The Ferguson, Missouri, city council is scheduled on Tuesday to vote on a proposed agreement with the U.S. Justice Department to reform the city's police department after the 2014 shooting of a black teenager by a white police officer.
Mayor James Knowles III said the vote is scheduled during a council meeting that begins at 7 p.m. CST. He declined to say what outcome he expected.
The fatal shooting of unarmed Michael Brown, 18, by Ferguson police officer Darren Wilson exposed tension between the city government and the largely black community. Ferguson, near St. Louis, erupted into violent protests in 2014 after a grand jury chose not to indict the officer.
It was one of a series of killings of black men, mostly by white police officers, that set off a nationwide debate about the use of police force, especially against minorities.
The Justice Department's sharply critical report last year documented discriminatory actions by Ferguson police and the municipal court system, especially against blacks.

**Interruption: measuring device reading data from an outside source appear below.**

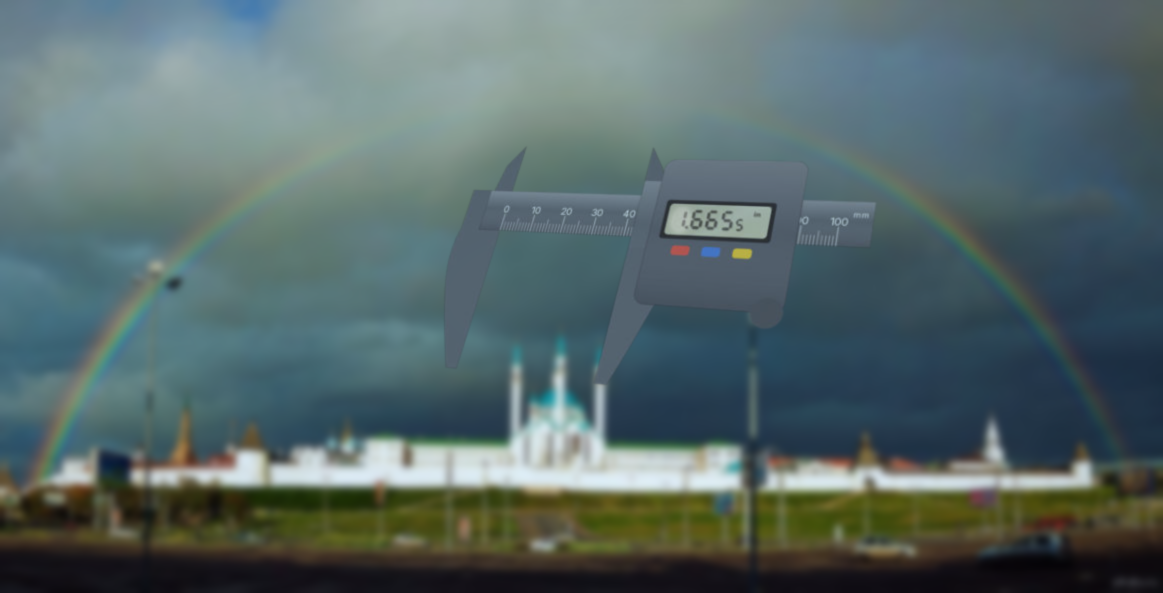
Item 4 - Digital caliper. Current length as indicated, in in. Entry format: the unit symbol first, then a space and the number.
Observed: in 1.6655
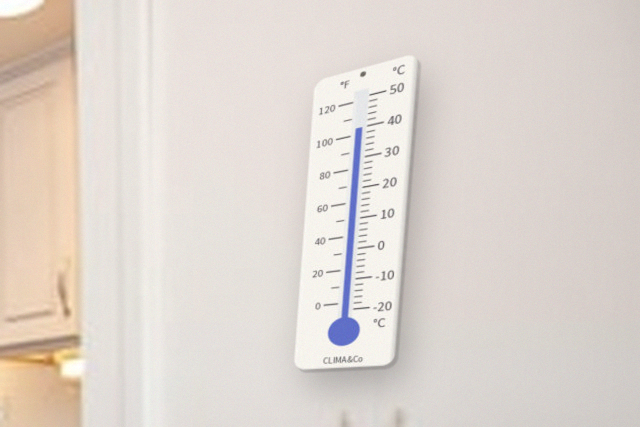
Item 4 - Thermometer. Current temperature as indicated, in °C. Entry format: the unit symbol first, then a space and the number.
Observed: °C 40
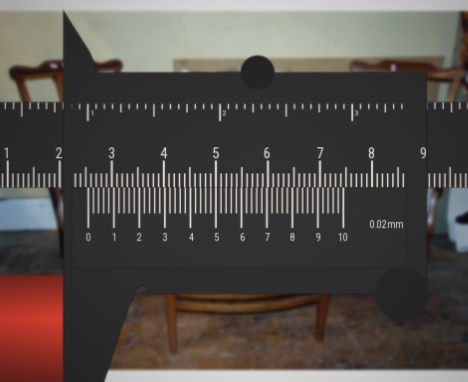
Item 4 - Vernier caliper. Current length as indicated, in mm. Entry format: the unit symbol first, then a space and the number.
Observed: mm 25.5
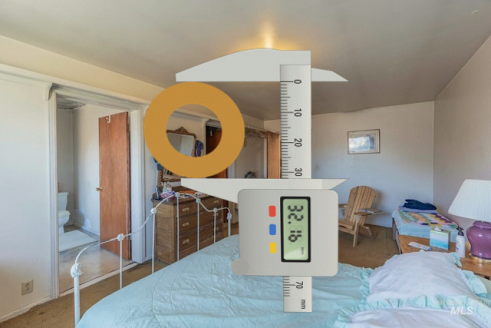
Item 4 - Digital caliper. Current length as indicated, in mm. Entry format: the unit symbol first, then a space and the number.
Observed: mm 32.16
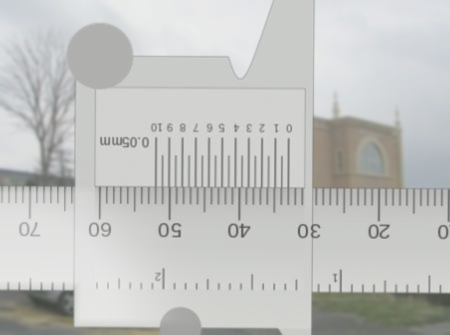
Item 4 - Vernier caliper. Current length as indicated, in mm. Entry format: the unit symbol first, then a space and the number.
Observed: mm 33.0
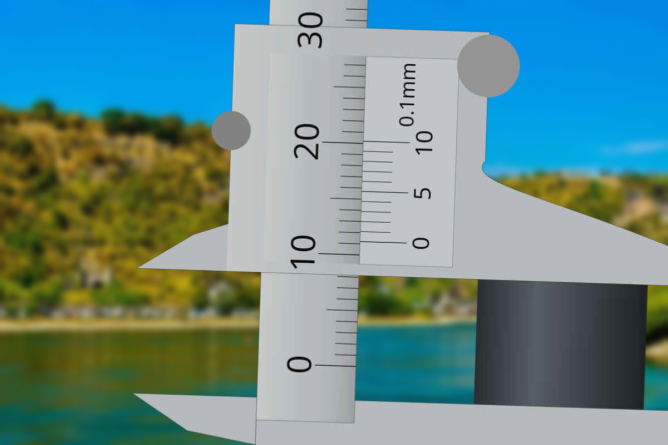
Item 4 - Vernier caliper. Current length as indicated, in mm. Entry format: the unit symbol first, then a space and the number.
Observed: mm 11.2
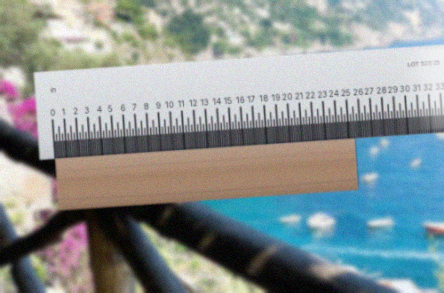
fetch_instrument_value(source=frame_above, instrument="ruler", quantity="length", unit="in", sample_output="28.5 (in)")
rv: 25.5 (in)
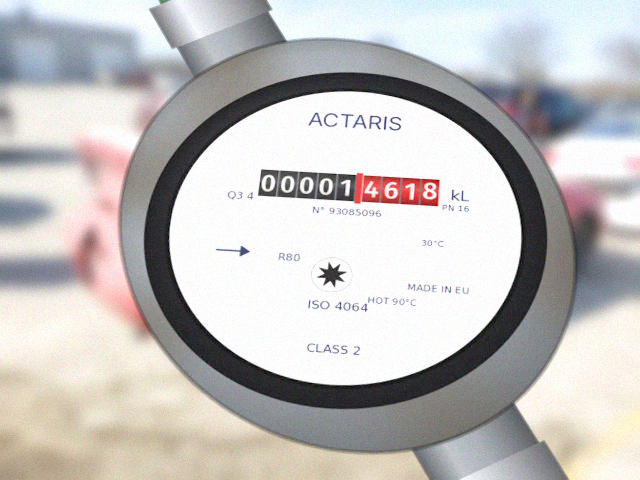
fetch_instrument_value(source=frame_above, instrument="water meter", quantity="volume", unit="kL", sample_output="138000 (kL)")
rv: 1.4618 (kL)
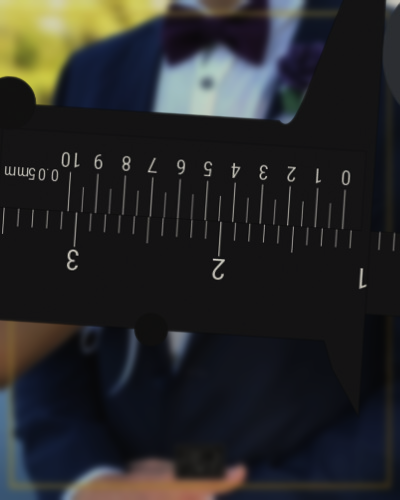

Under the terms of the proposed agreement, the Ferguson Police Department would be required to give officers bias-awareness training and implement an accountability system.
The department would need to ensure that police stop, search and arrest practices do not discriminate on the basis of race or other factors protected under law.
The settlement would also require the city to change its municipal code, including sections that impose prison time for failure to pay certain fines and an ordinance used against individuals who do not comply with police orders.
Last week, residents attended two city council meetings to weigh in on the agreement, and will have another chance to voice their opinion on Tuesday ahead of the vote.